TASK INSTRUCTIONS = Set down each record below precisely, skipping the pictures.

THE RECORDS =
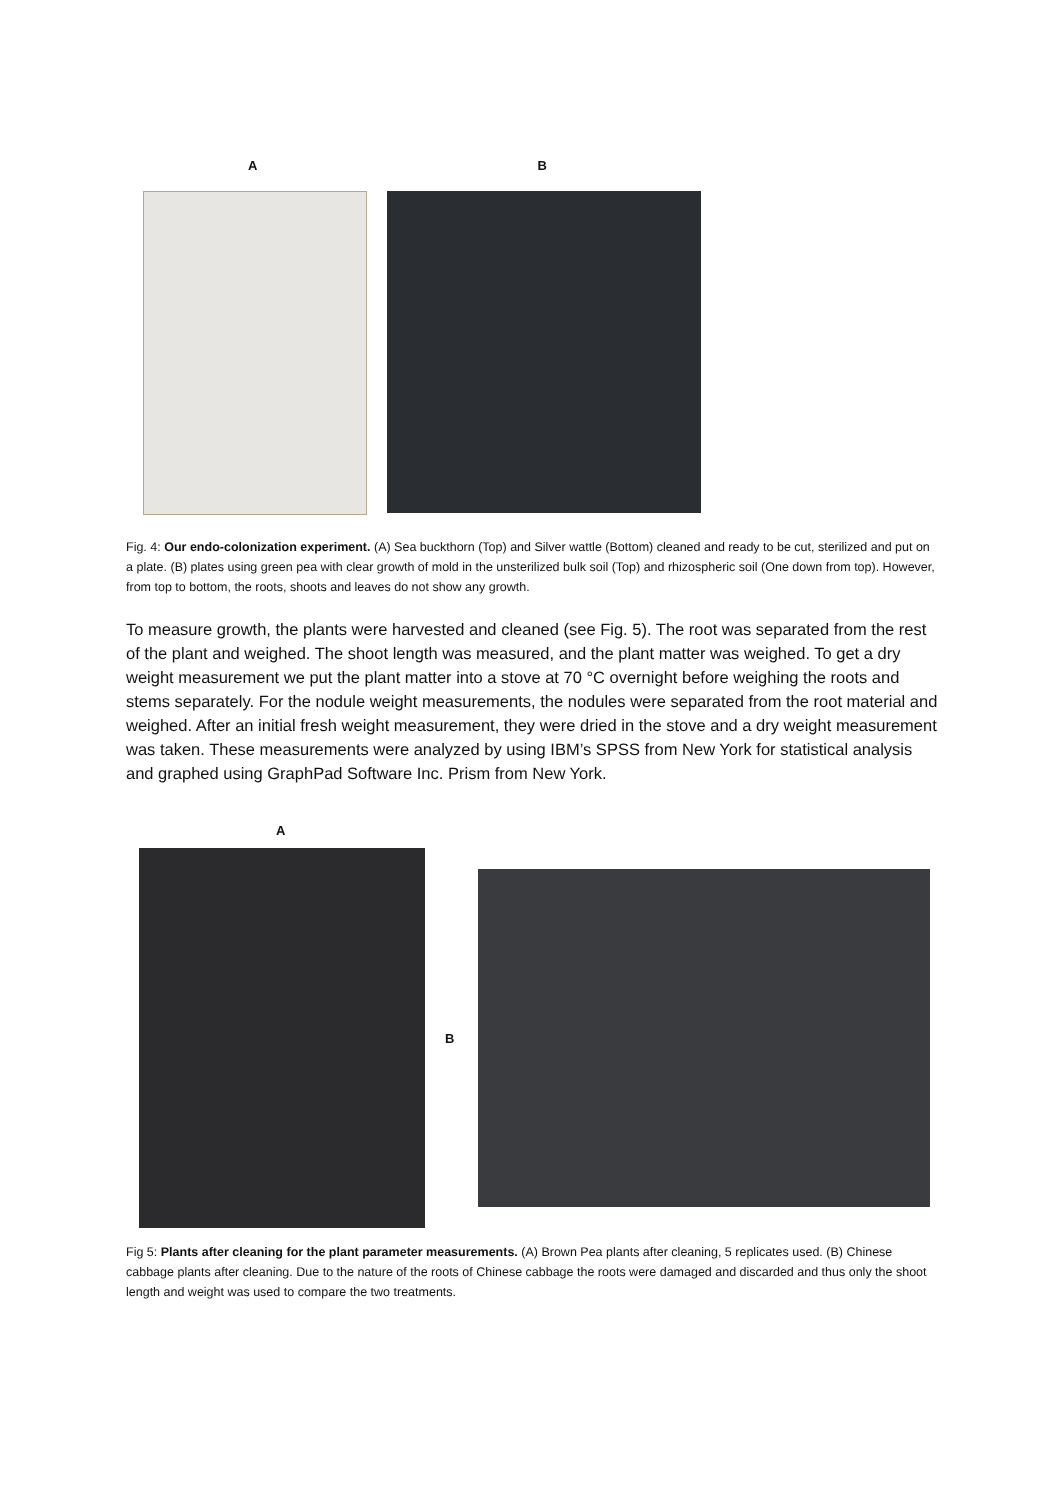A B
Fig. 4: Our endo-colonization experiment. (A) Sea buckthorn (Top) and Silver wattle (Bottom) cleaned and ready to be cut, sterilized and put on a plate. (B) plates using green pea with clear growth of mold in the unsterilized bulk soil (Top) and rhizospheric soil (One down from top). However, from top to bottom, the roots, shoots and leaves do not show any growth.
To measure growth, the plants were harvested and cleaned (see Fig. 5). The root was separated from the rest of the plant and weighed. The shoot length was measured, and the plant matter was weighed. To get a dry weight measurement we put the plant matter into a stove at 70 °C overnight before weighing the roots and stems separately. For the nodule weight measurements, the nodules were separated from the root material and weighed. After an initial fresh weight measurement, they were dried in the stove and a dry weight measurement was taken. These measurements were analyzed by using IBM’s SPSS from New York for statistical analysis and graphed using GraphPad Software Inc. Prism from New York.
A
B
Fig 5: Plants after cleaning for the plant parameter measurements. (A) Brown Pea plants after cleaning, 5 replicates used. (B) Chinese cabbage plants after cleaning. Due to the nature of the roots of Chinese cabbage the roots were damaged and discarded and thus only the shoot length and weight was used to compare the two treatments.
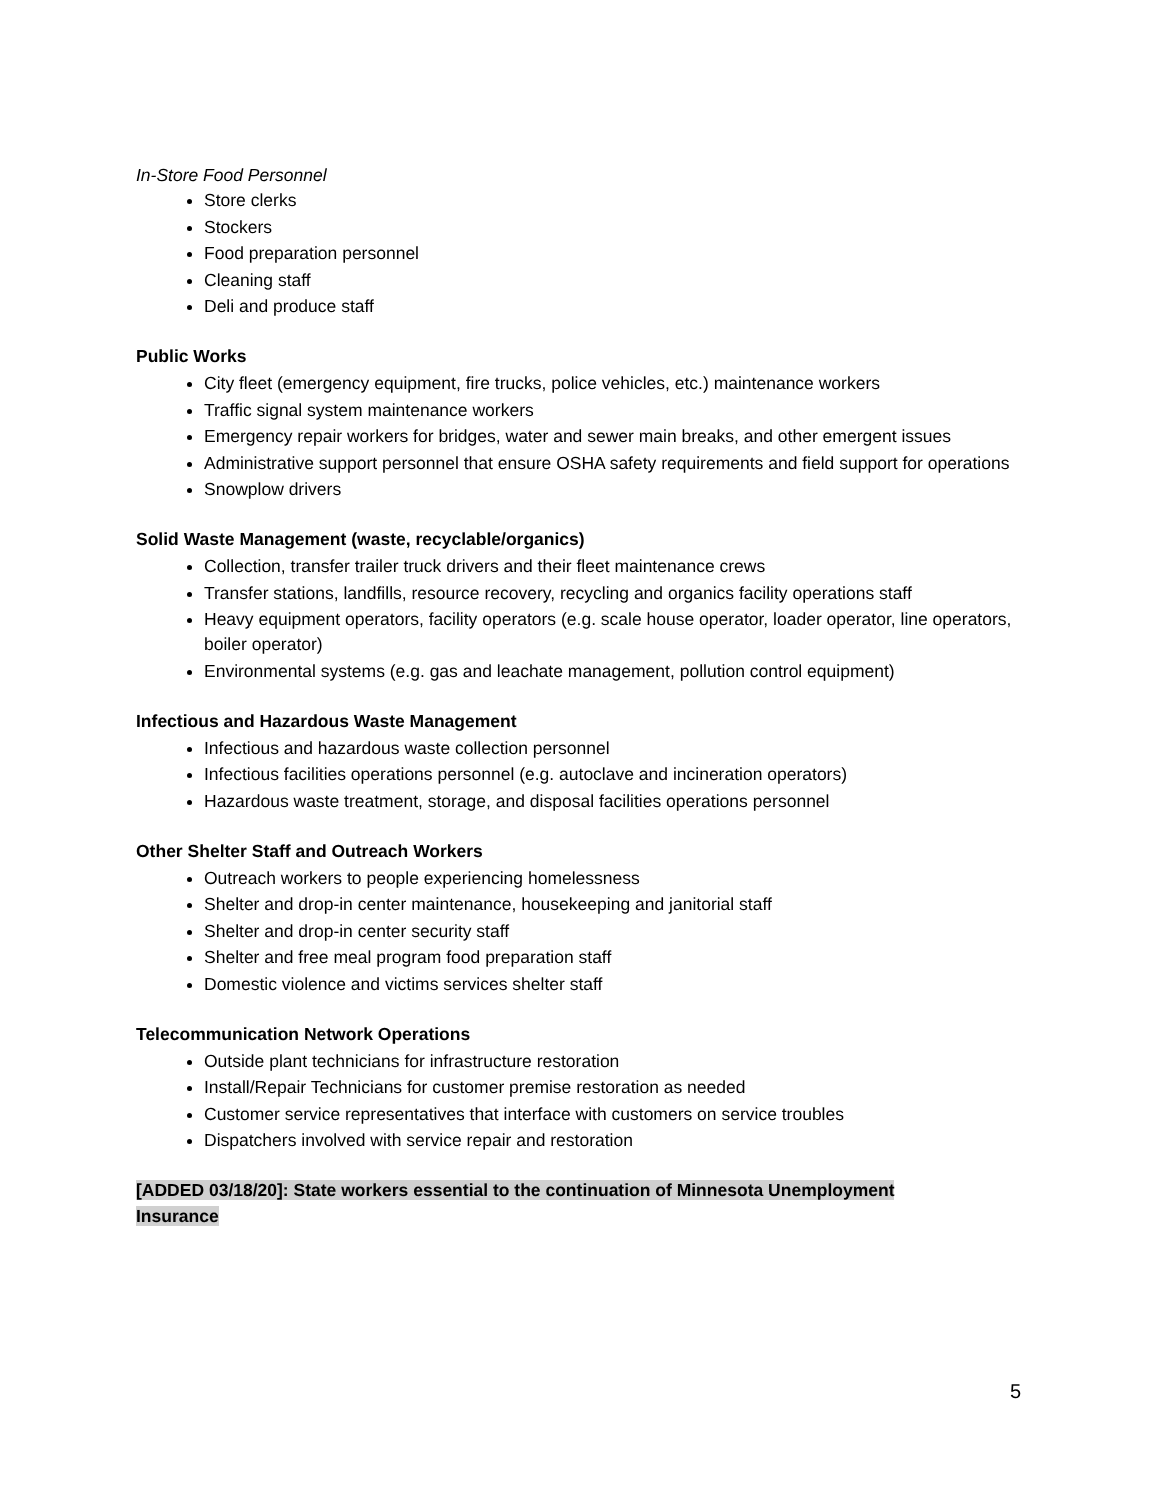In-Store Food Personnel
Store clerks
Stockers
Food preparation personnel
Cleaning staff
Deli and produce staff
Public Works
City fleet (emergency equipment, fire trucks, police vehicles, etc.) maintenance workers
Traffic signal system maintenance workers
Emergency repair workers for bridges, water and sewer main breaks, and other emergent issues
Administrative support personnel that ensure OSHA safety requirements and field support for operations
Snowplow drivers
Solid Waste Management (waste, recyclable/organics)
Collection, transfer trailer truck drivers and their fleet maintenance crews
Transfer stations, landfills, resource recovery, recycling and organics facility operations staff
Heavy equipment operators, facility operators (e.g. scale house operator, loader operator, line operators, boiler operator)
Environmental systems (e.g. gas and leachate management, pollution control equipment)
Infectious and Hazardous Waste Management
Infectious and hazardous waste collection personnel
Infectious facilities operations personnel (e.g. autoclave and incineration operators)
Hazardous waste treatment, storage, and disposal facilities operations personnel
Other Shelter Staff and Outreach Workers
Outreach workers to people experiencing homelessness
Shelter and drop-in center maintenance, housekeeping and janitorial staff
Shelter and drop-in center security staff
Shelter and free meal program food preparation staff
Domestic violence and victims services shelter staff
Telecommunication Network Operations
Outside plant technicians for infrastructure restoration
Install/Repair Technicians for customer premise restoration as needed
Customer service representatives that interface with customers on service troubles
Dispatchers involved with service repair and restoration
[ADDED 03/18/20]: State workers essential to the continuation of Minnesota Unemployment
Insurance
5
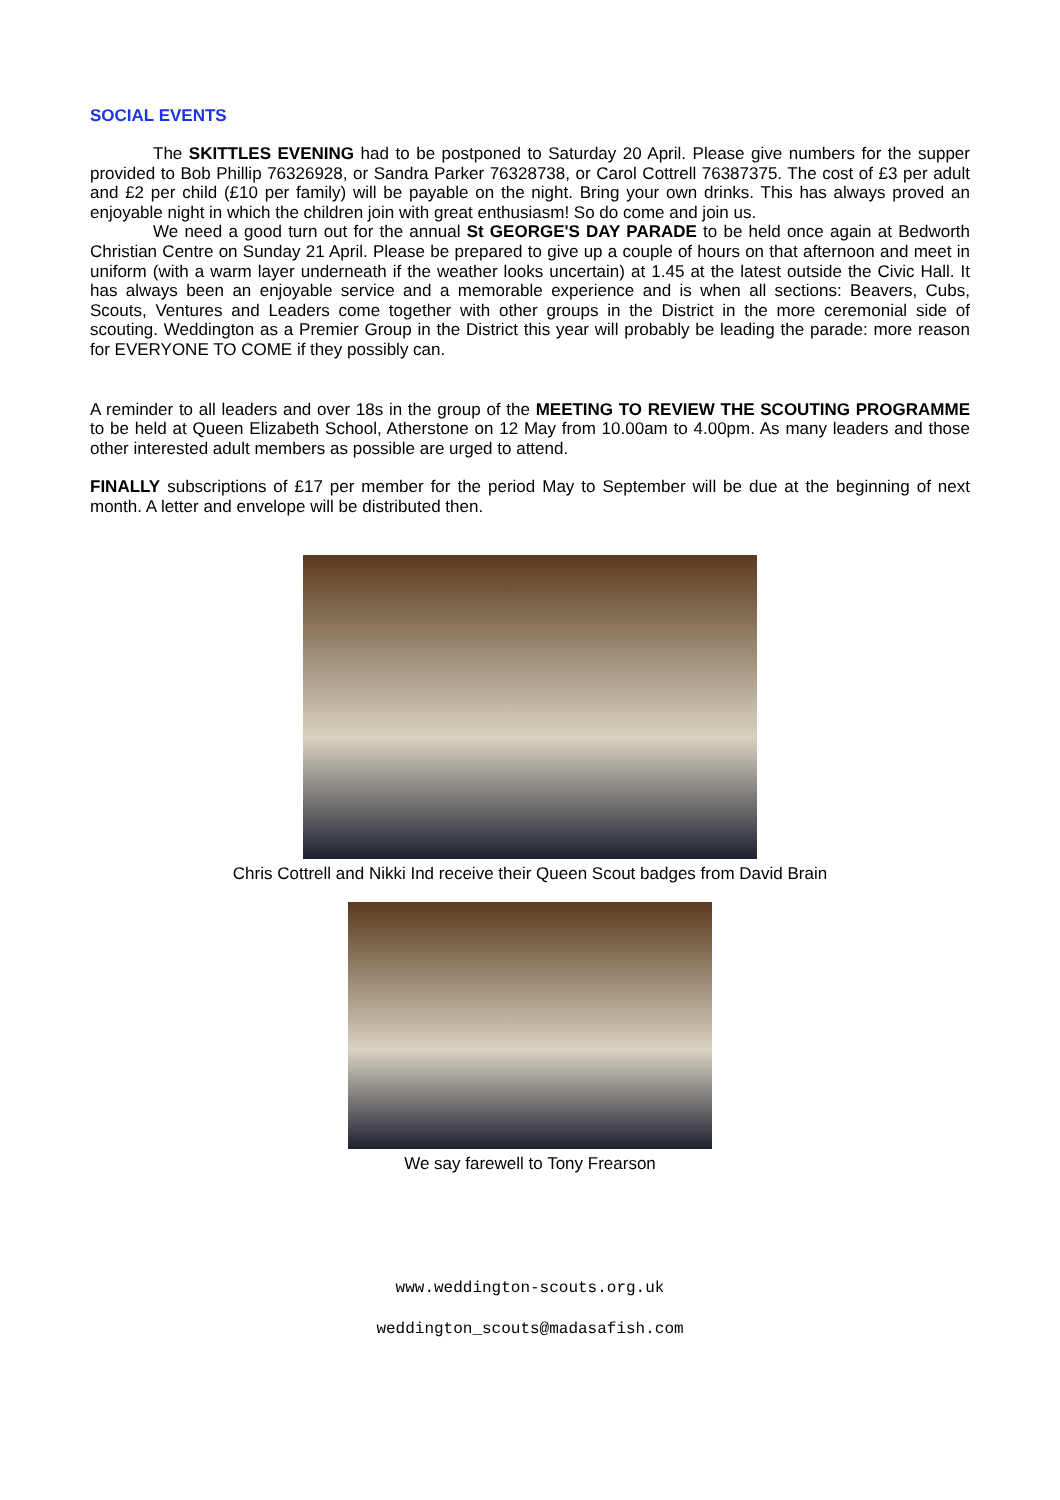SOCIAL EVENTS
The SKITTLES EVENING had to be postponed to Saturday 20 April. Please give numbers for the supper provided to Bob Phillip 76326928, or Sandra Parker 76328738, or Carol Cottrell 76387375. The cost of £3 per adult and £2 per child (£10 per family) will be payable on the night. Bring your own drinks. This has always proved an enjoyable night in which the children join with great enthusiasm! So do come and join us.
We need a good turn out for the annual St GEORGE'S DAY PARADE to be held once again at Bedworth Christian Centre on Sunday 21 April. Please be prepared to give up a couple of hours on that afternoon and meet in uniform (with a warm layer underneath if the weather looks uncertain) at 1.45 at the latest outside the Civic Hall. It has always been an enjoyable service and a memorable experience and is when all sections: Beavers, Cubs, Scouts, Ventures and Leaders come together with other groups in the District in the more ceremonial side of scouting. Weddington as a Premier Group in the District this year will probably be leading the parade: more reason for EVERYONE TO COME if they possibly can.
A reminder to all leaders and over 18s in the group of the MEETING TO REVIEW THE SCOUTING PROGRAMME to be held at Queen Elizabeth School, Atherstone on 12 May from 10.00am to 4.00pm. As many leaders and those other interested adult members as possible are urged to attend.
FINALLY subscriptions of £17 per member for the period May to September will be due at the beginning of next month. A letter and envelope will be distributed then.
Chris Cottrell and Nikki Ind receive their Queen Scout badges from David Brain
We say farewell to Tony Frearson
www.weddington-scouts.org.uk
weddington_scouts@madasafish.com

WRITTEN ANSWER =
A B
Fig. 4: Our endo-colonization experiment. (A) Sea buckthorn (Top) and Silver wattle (Bottom) cleaned and ready to be cut, sterilized and put on a plate. (B) plates using green pea with clear growth of mold in the unsterilized bulk soil (Top) and rhizospheric soil (One down from top). However, from top to bottom, the roots, shoots and leaves do not show any growth.
To measure growth, the plants were harvested and cleaned (see Fig. 5). The root was separated from the rest of the plant and weighed. The shoot length was measured, and the plant matter was weighed. To get a dry weight measurement we put the plant matter into a stove at 70 °C overnight before weighing the roots and stems separately. For the nodule weight measurements, the nodules were separated from the root material and weighed. After an initial fresh weight measurement, they were dried in the stove and a dry weight measurement was taken. These measurements were analyzed by using IBM’s SPSS from New York for statistical analysis and graphed using GraphPad Software Inc. Prism from New York.
A
B
Fig 5: Plants after cleaning for the plant parameter measurements. (A) Brown Pea plants after cleaning, 5 replicates used. (B) Chinese cabbage plants after cleaning. Due to the nature of the roots of Chinese cabbage the roots were damaged and discarded and thus only the shoot length and weight was used to compare the two treatments.
In-Store Food Personnel
Store clerks
Stockers
Food preparation personnel
Cleaning staff
Deli and produce staff
Public Works
City fleet (emergency equipment, fire trucks, police vehicles, etc.) maintenance workers
Traffic signal system maintenance workers
Emergency repair workers for bridges, water and sewer main breaks, and other emergent issues
Administrative support personnel that ensure OSHA safety requirements and field support for operations
Snowplow drivers
Solid Waste Management (waste, recyclable/organics)
Collection, transfer trailer truck drivers and their fleet maintenance crews
Transfer stations, landfills, resource recovery, recycling and organics facility operations staff
Heavy equipment operators, facility operators (e.g. scale house operator, loader operator, line operators, boiler operator)
Environmental systems (e.g. gas and leachate management, pollution control equipment)
Infectious and Hazardous Waste Management
Infectious and hazardous waste collection personnel
Infectious facilities operations personnel (e.g. autoclave and incineration operators)
Hazardous waste treatment, storage, and disposal facilities operations personnel
Other Shelter Staff and Outreach Workers
Outreach workers to people experiencing homelessness
Shelter and drop-in center maintenance, housekeeping and janitorial staff
Shelter and drop-in center security staff
Shelter and free meal program food preparation staff
Domestic violence and victims services shelter staff
Telecommunication Network Operations
Outside plant technicians for infrastructure restoration
Install/Repair Technicians for customer premise restoration as needed
Customer service representatives that interface with customers on service troubles
Dispatchers involved with service repair and restoration
[ADDED 03/18/20]: State workers essential to the continuation of Minnesota Unemployment
Insurance
5
SOCIAL EVENTS
The SKITTLES EVENING had to be postponed to Saturday 20 April. Please give numbers for the supper provided to Bob Phillip 76326928, or Sandra Parker 76328738, or Carol Cottrell 76387375. The cost of £3 per adult and £2 per child (£10 per family) will be payable on the night. Bring your own drinks. This has always proved an enjoyable night in which the children join with great enthusiasm! So do come and join us.
We need a good turn out for the annual St GEORGE'S DAY PARADE to be held once again at Bedworth Christian Centre on Sunday 21 April. Please be prepared to give up a couple of hours on that afternoon and meet in uniform (with a warm layer underneath if the weather looks uncertain) at 1.45 at the latest outside the Civic Hall. It has always been an enjoyable service and a memorable experience and is when all sections: Beavers, Cubs, Scouts, Ventures and Leaders come together with other groups in the District in the more ceremonial side of scouting. Weddington as a Premier Group in the District this year will probably be leading the parade: more reason for EVERYONE TO COME if they possibly can.
A reminder to all leaders and over 18s in the group of the MEETING TO REVIEW THE SCOUTING PROGRAMME to be held at Queen Elizabeth School, Atherstone on 12 May from 10.00am to 4.00pm. As many leaders and those other interested adult members as possible are urged to attend.
FINALLY subscriptions of £17 per member for the period May to September will be due at the beginning of next month. A letter and envelope will be distributed then.
Chris Cottrell and Nikki Ind receive their Queen Scout badges from David Brain
We say farewell to Tony Frearson
www.weddington-scouts.org.uk
weddington_scouts@madasafish.com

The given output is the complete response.